Down by the railroad tracks in the gentrifying Journal Square neighborhood of Jersey City is a somewhat hidden gem for denim mavens and companies just across the river from New York’s fashion center.
Bill Curtin has built BPD Washhouse into a product development hub, testing ground and training center for denim and non-denim brands, designers, retailers and startups.
“Our main focus here is development,” said Curtin, in an interview at the 6,000-square-foot facility. “We want to take what’s in a designer’s head and get in on a pair of jeans or a garment. We want to be useful to the designer. If someone comes in here and they don’t know exactly what they want, we need to extract that. We’re here not just to execute, but to understand what they want.”
During a tour of the inside and outside of the washhouse, Curtin pointed out the old location across the freight tracks where BPD was before moving in September to the current larger facility. Curtin noted that he’s just repainted all the walls white and is in the process of re-opening windows that had been covered over to bring light into building. Other refurbishments are being planned, as well.
“We’re the only facility on the East Coast that can do wet and dry processing on denim,” Curtin said. “Our main focus is taking a raw denim jean and turning it into their vision, their tear sheet or their 3D sample.”
An offshoot of that and “what we’re known for is being innovative when it comes to these denim processes and turning them onto non-denim,” Curtin said.
That includes wet and dry processing leather jackets, accessories, shoe, knits or woven fabrics that aren’t indigo.
“Secondly, we are so close to New York City and the accounts that if there’s an emergency–someone’s hair is always on fire in fashion–we can react to that and say ‘Ok, you want to come to the front of the line, there’s a little extra charge, but we can make sure you get want you need Monday morning and have it set up for you.’ We want to become useful to them and be able to deliver what they’re looking for from the aspect of timing and execution.”

Work to complete:
[1] Translate this sentence from the article on BPD Washhouse into Spanish: "Bill Curtin has built BPD Washhouse into a product development hub, testing ground and training center for denim and non-denim brands, designers, retailers and startups."
[2] According to the article on BPD Washhouse, how large is the facility where Curtin was interviewed?
[3] Continue the article on BPD Washhouse from its last sentence.
The lines that come next are drawn from a separate source.

The data:
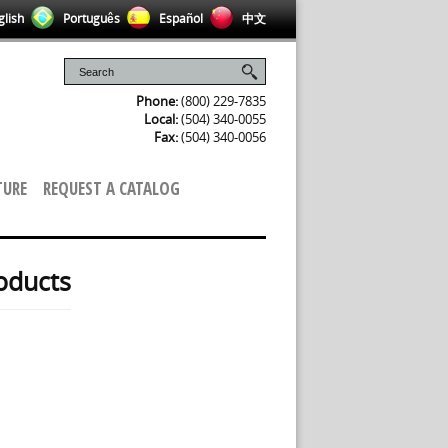
lish
Português
Español
中文
Phone:
(800) 229-7835
Local:
(504) 340-0055
Fax:
(504) 340-0056
TURE
REQUEST A CATALOG
oducts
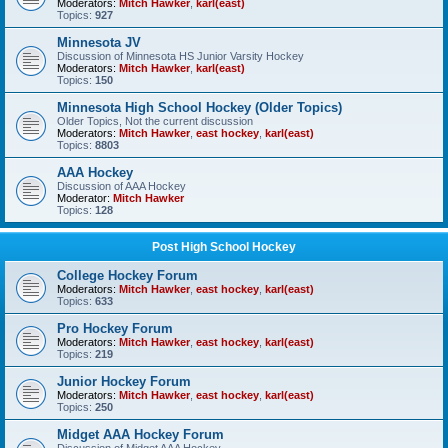
Moderators:
Mitch Hawker
,
karl(east)
Topics:
927
Minnesota JV
Discussion of Minnesota HS Junior Varsity Hockey
Moderators:
Mitch Hawker
,
karl(east)
Topics:
150
Minnesota High School Hockey (Older Topics)
Older Topics, Not the current discussion
Moderators:
Mitch Hawker
,
east hockey
,
karl(east)
Topics:
8803
AAA Hockey
Discussion of AAA Hockey
Moderator:
Mitch Hawker
Topics:
128
Post High School Hockey
College Hockey Forum
Moderators:
Mitch Hawker
,
east hockey
,
karl(east)
Topics:
633
Pro Hockey Forum
Moderators:
Mitch Hawker
,
east hockey
,
karl(east)
Topics:
219
Junior Hockey Forum
Moderators:
Mitch Hawker
,
east hockey
,
karl(east)
Topics:
250
Midget AAA Hockey Forum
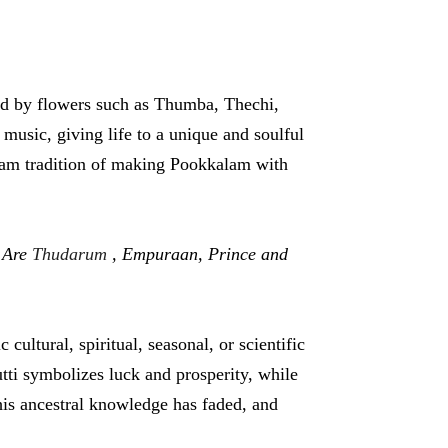
ed by flowers such as Thumba, Thechi,
sic, giving life to a unique and soulful
 Onam tradition of making Pookkalam with
 Are
Thudarum
, Empuraan, Prince and
cultural, spiritual, seasonal, or scientific
tti symbolizes luck and prosperity, while
his ancestral knowledge has faded, and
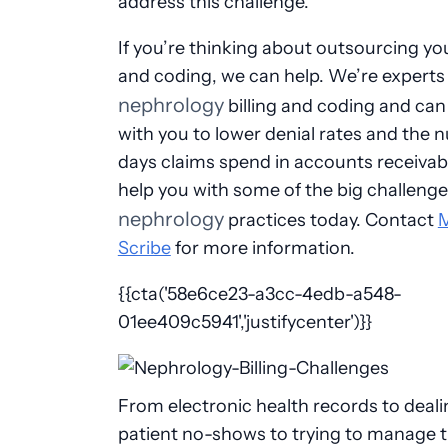
address this challenge.
If you’re thinking about outsourcing you
and coding, we can help. We’re experts 
nephrology
billing and coding and ca
with you to lower denial rates and the 
days claims spend in accounts receivabl
help you with some of the big challenge
nephrology
practices today. Contact
Scribe
for more information.
{{cta('58e6ce23-a3cc-4edb-a548-
01ee409c5941','justifycenter')}}
From electronic health records to deali
patient no-shows to trying to manage 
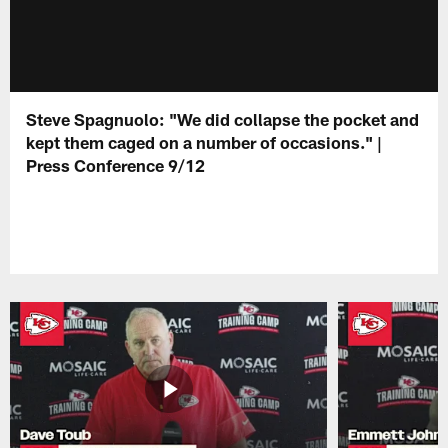
Steve Spagnuolo: "We did collapse the pocket and
kept them caged on a number of occasions." |
Press Conference 9/12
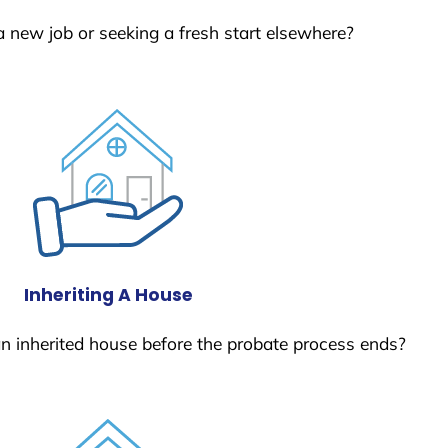
a new job or seeking a fresh start elsewhere?
Inheriting A House
 an inherited house before the probate process ends?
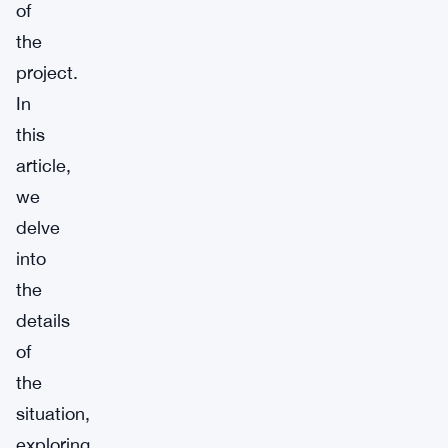
of
the
project.
In
this
article,
we
delve
into
the
details
of
the
situation,
exploring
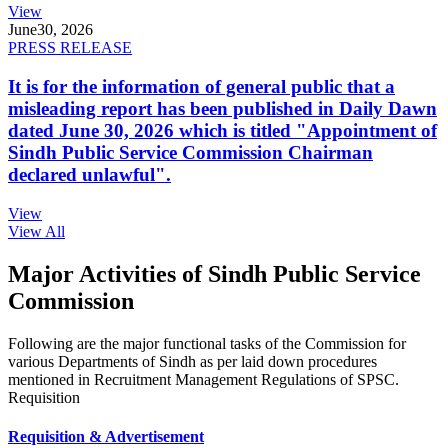
View
June
30, 2026
PRESS RELEASE
It is for the information of general public that a
misleading report has been published in Daily Dawn
dated June 30, 2026 which is titled "Appointment of
Sindh Public Service Commission Chairman
declared unlawful".
View
View All
Major Activities of Sindh Public Service
Commission
Following are the major functional tasks of the Commission for
various Departments of Sindh as per laid down procedures
mentioned in Recruitment Management Regulations of SPSC.
Requisition
Requisition & Advertisement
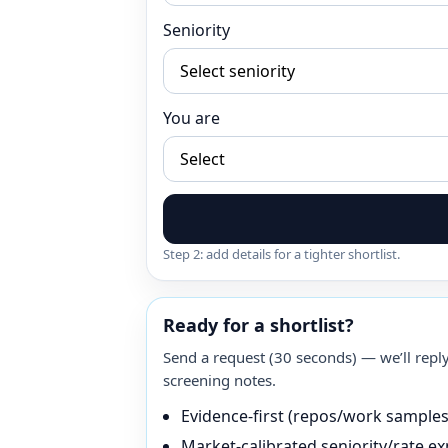
Seniority
You are
Step 2: add details for a tighter shortlist.
Ready for a shortlist?
Send a request (30 seconds) — we’ll reply
screening notes.
Evidence-first (repos/work sample
Market-calibrated seniority/rate ex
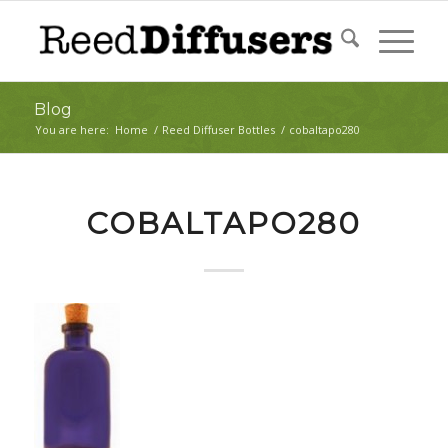
Blog
You are here:
Home
/
Reed Diffuser Bottles
/
cobaltapo280
COBALTAPO280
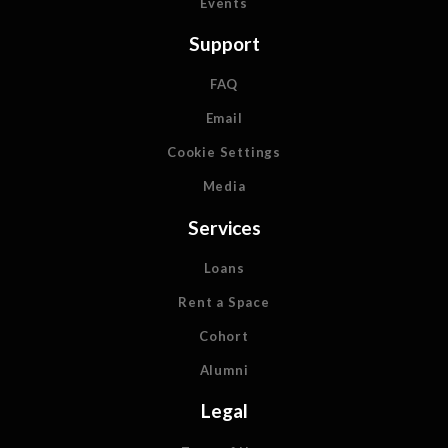
Events
Support
FAQ
Email
Cookie Settings
Media
Services
Loans
Rent a Space
Cohort
Alumni
Legal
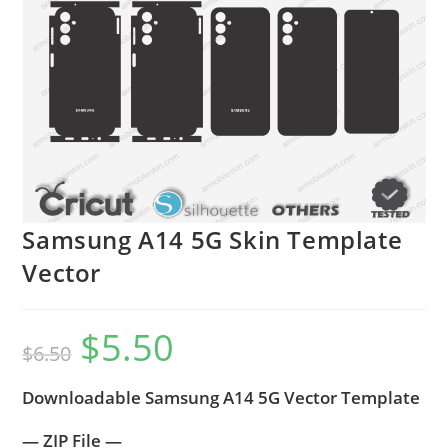
Samsung A14 5G Skin Template
Vector
$
5.50
$
6.50
Downloadable Samsung A14 5G Vector Template
— ZIP File —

Activity answers:
[1] Bill Curtin ha convertido BPD Washhouse en un centro de desarrollo de productos, un campo de pruebas y un centro de formación para marcas de mezclilla y de otros materiales, diseñadores, minoristas y empresas emergentes.

[2] It is 6,000 square feet.

[3]
Among the myriad of BPD’s dry processing capabilities are hand-sanding, 3D whiskers, 3D application, grinding and destroy.
“Destroy is huge right now,” he said. “When it comes to destroy, you can’t get two people in the same room to tell you want they like. It’s so diverse and has so many aspects to it and is so time consuming, but it’s peaking right now.”
On the flip side is wet processing, where BPD can do stonewashing, enzyme washing, overdyeing, tinting, garment dye, lab dipping and any process that involves color.
“Right now color is very big in denim, where you have PFD (Prepared for Dyeing) denim, which is basically white denim that gets overdyed. And you have piece-dyed denim and non-denim for casual product,” he explained.
Curtin noted that most of what the company works on is cotton-based with some stretch fiber, as well as rayon and Tencel.
“We don’t get into dyeing polyester, unless it’s just minimal content,” he said.
On top of the core product development business, BPD had several other aspects.
“For some of the big brands in New York City we do what we call a rescue program, where we can take samples that need to be redone, and everything we do formula-wise is transparent and transferable,” Curtin said. “There’s no secret formula and what we do can be accessed in any global supply chain. When you come out of here, you have your 3D sample and you have your formula at the same price.”
Then there are smaller, local companies that rent out the facility on a day fee and do all their development for the season. In addition, BPD works with designers on conceptual runway pieces.
BPD also reps some mills to not just make connections from a sales standpoint, but to do product development and sampling to be useful to the mill and the brand.
“We’re not looking to be a production facility,” Curtin added. “Occasionally, we’ll do some mini-production on a capsule collection. And if someone says we have 400 T-shirts they want to garment dye, we can do that.”
For some brands, BPD has consulting contracts and it helps direct their overall processing, traveling to the countries where they have production to facilitate that end and act as a go-between technically between the brands and the factory.
“If we solve one major problem that doesn’t go into the stores and have to be returned to the vendor, then the expense of using someone like us is minimal and the investment pays off in spades because they avert disaster,” Curtin said.